I’m sure it takes a lot of knowledge for the deputies who work in Classification to do that, all for the sake of peace and quiet during times of incarceration.

As Christians, we are also required to put on a special clothing.

Love…

For God is love…

Lord, search the closet of my heart and remove any clothing that does not please you. Please fill and cover my heart with the garment of love that comes from You: sacrificial, powerful, pure, proven, protective, always ready to forgive others, unconditional and limitless. In Jesus’ Name. Amen.

“Above all, clothe yourselves with love, which binds us all together in perfect harmony.”
- Colossians 3:14 (NLT)

My Neighbor Bob

"If you really keep the royal law found in Scripture, "Love your neighbor as yourself," you are doing right.
- James 2:8 (NIV)


I contemplated on mowing the lawn this morning prior to the future forecast of rainshowers the following day. In fact, it was supposed to be until Thursday.

Pausing only to wipe the sweat that dripped from my brows, I kept on sweeping and gathering the leaves and the other traces of grass that was scattered on the sidewalk. Suddenly, behind my back, a familiar sound of footsteps caused by the shoes being dragged heavily on the curb caught my attention.

“Oh, Hi Bob!” I exclaimed.

“Good morning,” I added as I waved my right hand up in the air with him nodding at my direction to acknowledge my greeting.

“How are you?” he asked me back.

With a slight boyish smile as he kept chewing his gum, he uttered, “There’re also some leaves that need to be swept in front of my house…” His way of joking around with me whenever he sees me cleaning in the front yard.

“I surely will be right over as soon as I get done here!” I replied smiling back at him.

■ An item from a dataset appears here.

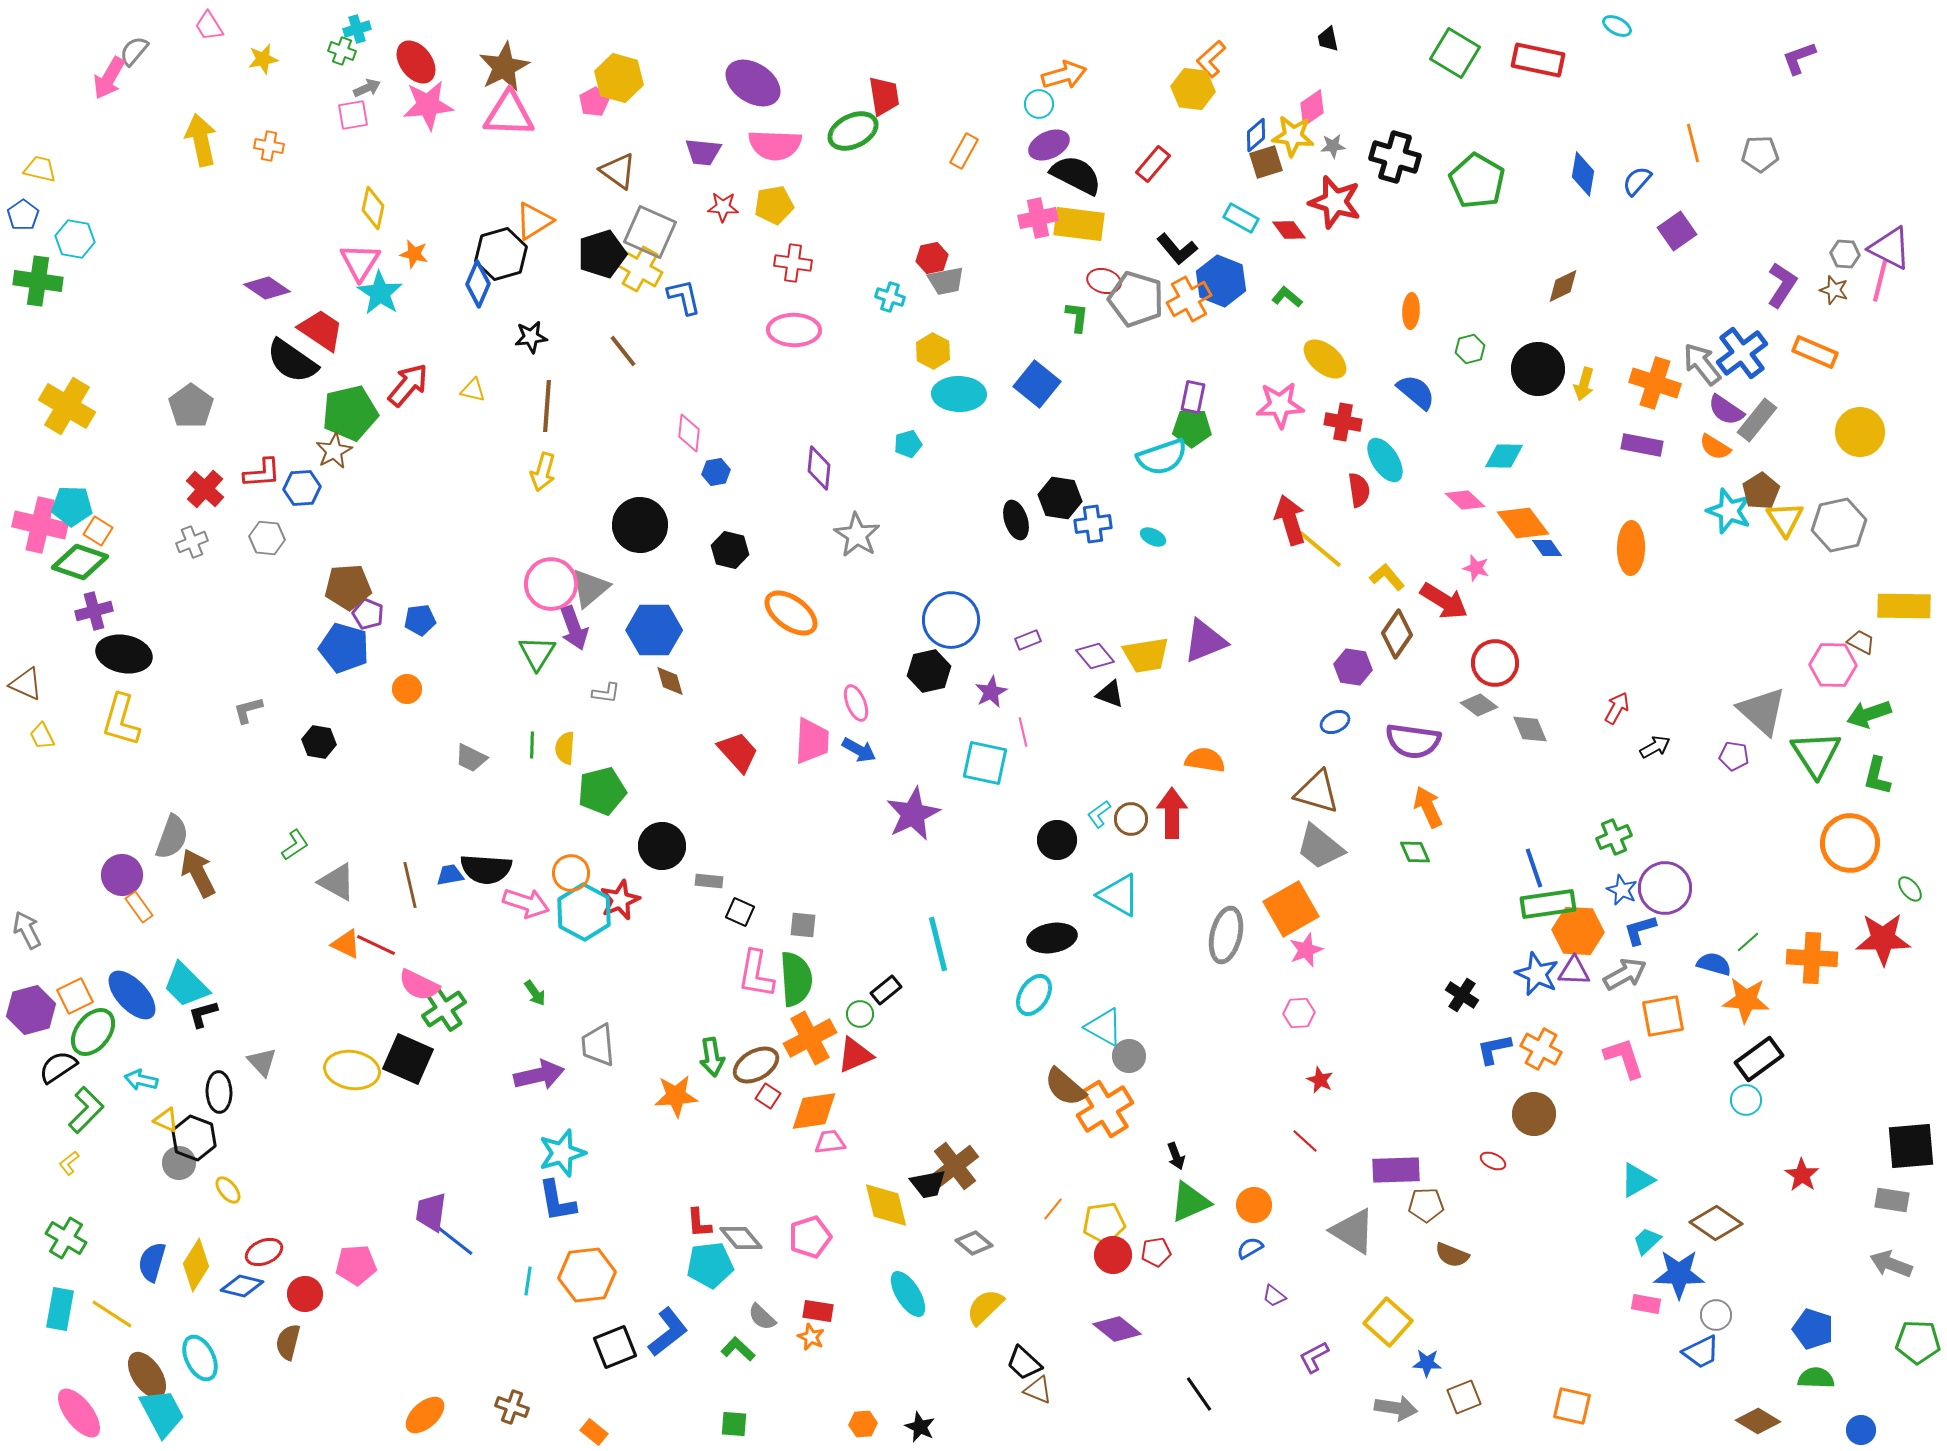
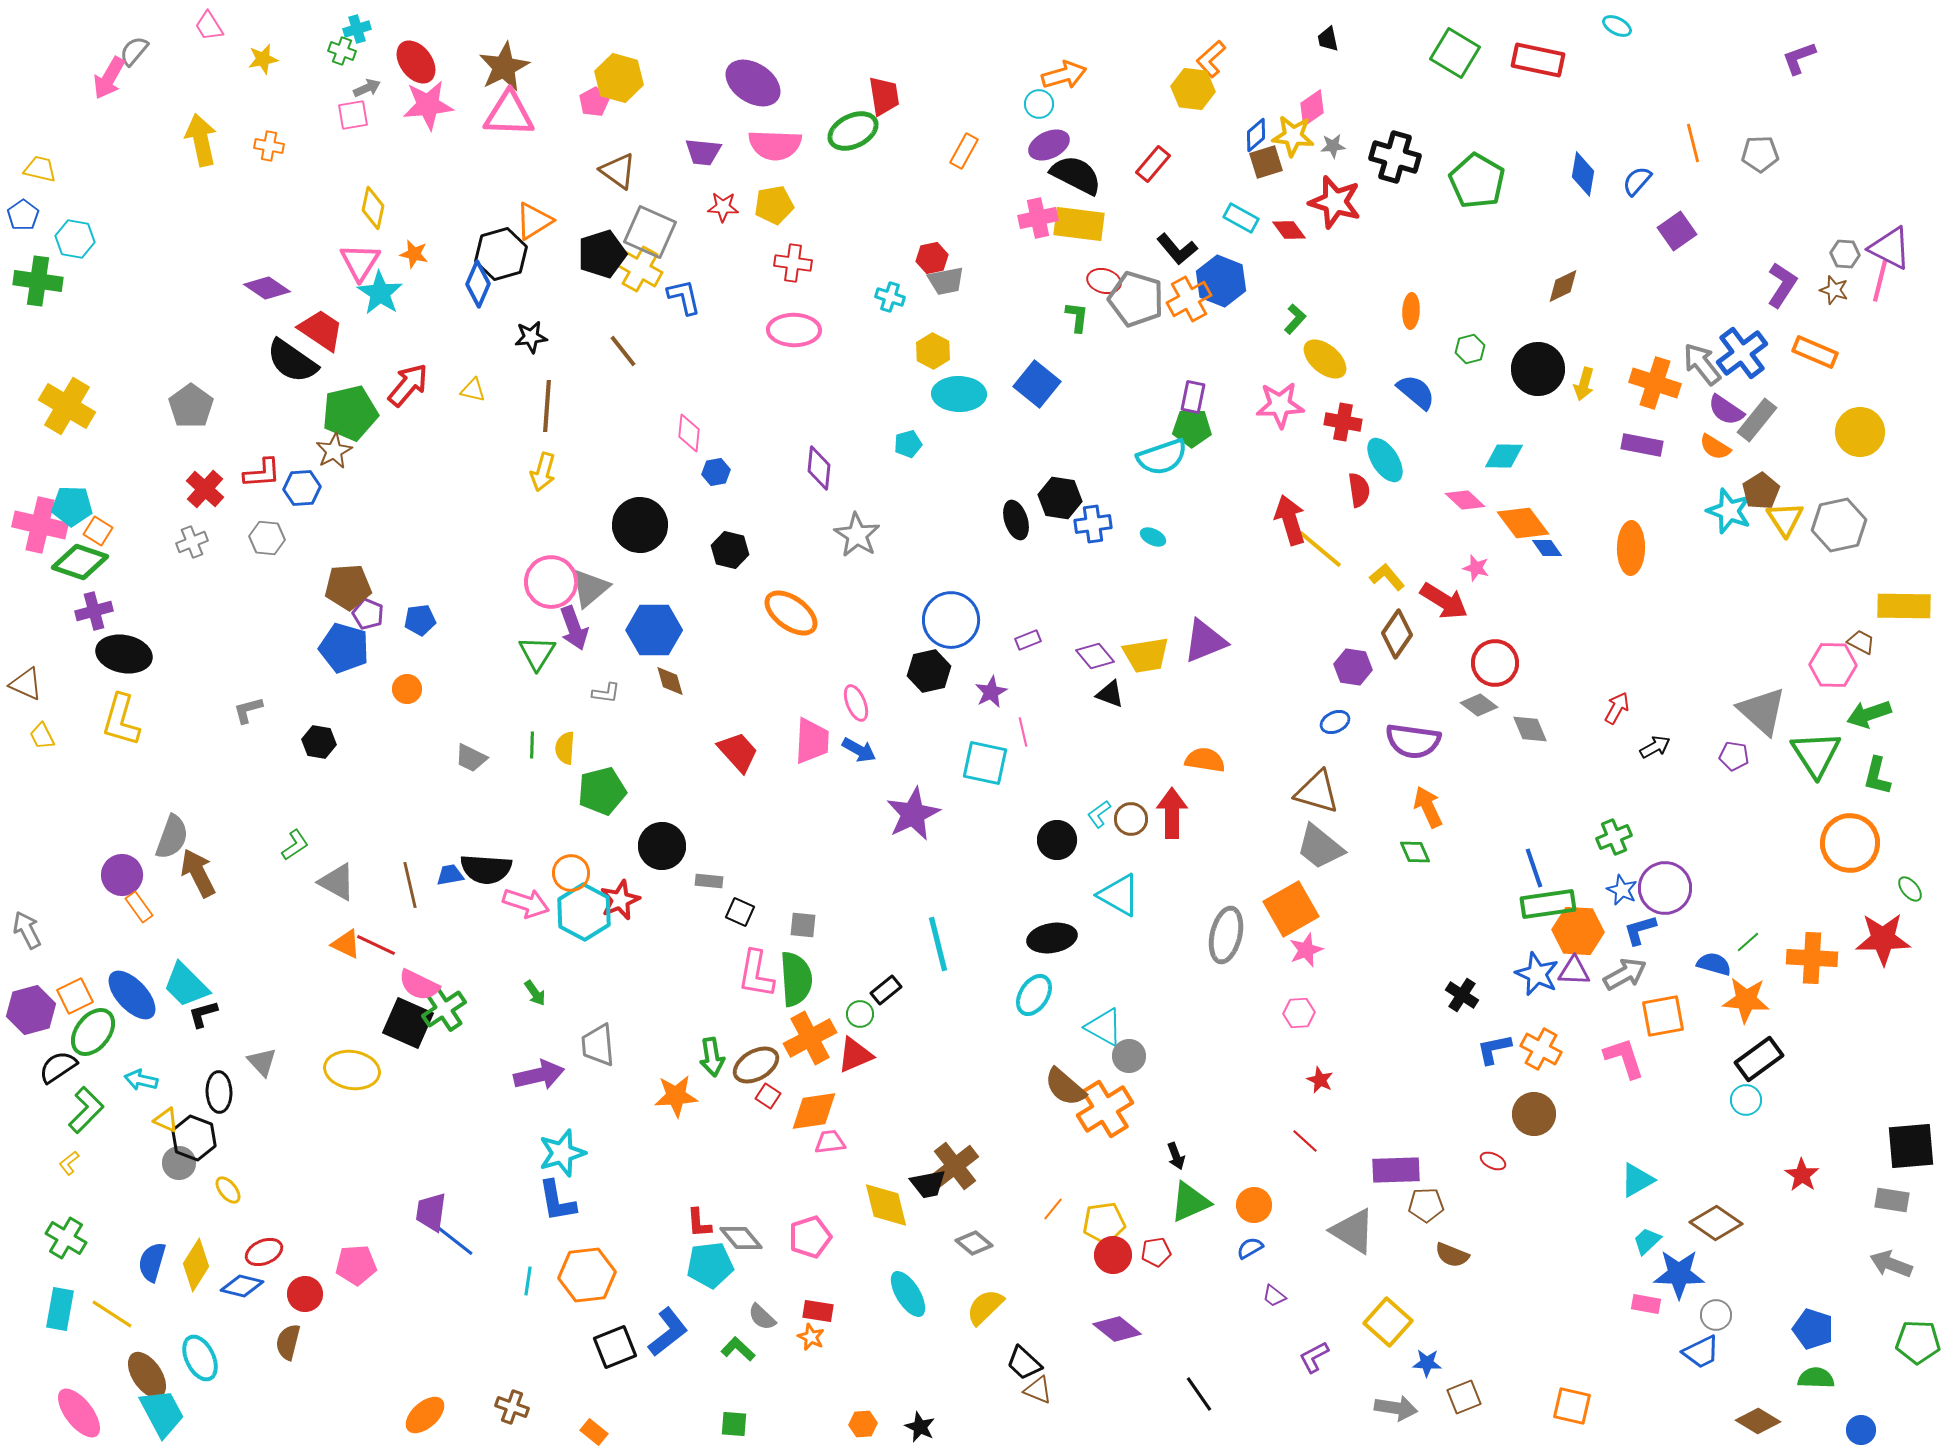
green L-shape at (1287, 297): moved 8 px right, 22 px down; rotated 92 degrees clockwise
pink circle at (551, 584): moved 2 px up
black square at (408, 1059): moved 36 px up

“Well, you have a great day!” we both wished each other in unison.

I went back to finishing my task as I heard the footsteps lessened and Bob’s shadow becoming smaller as he walked away. I enjoyed short conversations with him since I met him from the first day. Through those short encounters we had, I always learned a little bit more about Bob.

A very old man, happy with the way his life had been despite the trials he had gone through from the past. When I see every line on his forehead, it reminds me when he was a war veteran. He only lives with his wife now, with his kids all grown-up and are on different States. His wife, most of the time felt weak that he had been walking alone. He has a house in Arizona but he told me that he preferred to live in California because he favored the climate.

“I’ve seen it all. I’ve done it all. And now, I’m just contented with walking everyday. This is my exercise. You’ll see me walking here and there,” he warned me once.

“I think that’s great. You are stronger than me I think because you always tell me how far you’ve gone and though I’m cleaning here in front of our house, I have not walked farther than you do…”

Reflecting and knowing how his experiences have made him a better person he is today, a much accomplished man yet contented with just simple things, I started hoping to be like him.

“Anytime, I’m ready…” he warns me again…pertaining to dying.

“I’ve seen it all. I’ve done it all. I’m happy…God is good.”

“He is, isn’t He? I’m grateful, too for God, Bob.”

I know I’ll see Bob again and even if I miss him during his early morning walks as I’m brewing my coffee inside the house and not ready to go out in the front yet, he taught me so much about life’s journey.

That like him, I can also go farther and go for longer distances as long as I have FAITH and BELIEF. As long as anyone has faith, Jesus always meets us there on the road we are walking on. He is faithful to walk right beside us in this life’s journey all the way. And where is Jesus….there’s our true Home.

I haven’t seen it all. I haven’t done it all. But because I believe and trust in Jesus, I am contented that no matter what goes on in front of this road I’m walking on, I shouldn't be moved. There will be bumps. There will be rain storms. But anytime… “I’m ready.”  And how I long to be with Jesus knowing in His place, there’s no more pain, no more tears, no more shame…

one of my encounters with Bob
I glanced at Bob’s disappearing shadow and uttered a soft “Thank You…”

Thank you Lord for having me meet my neighbor Bob.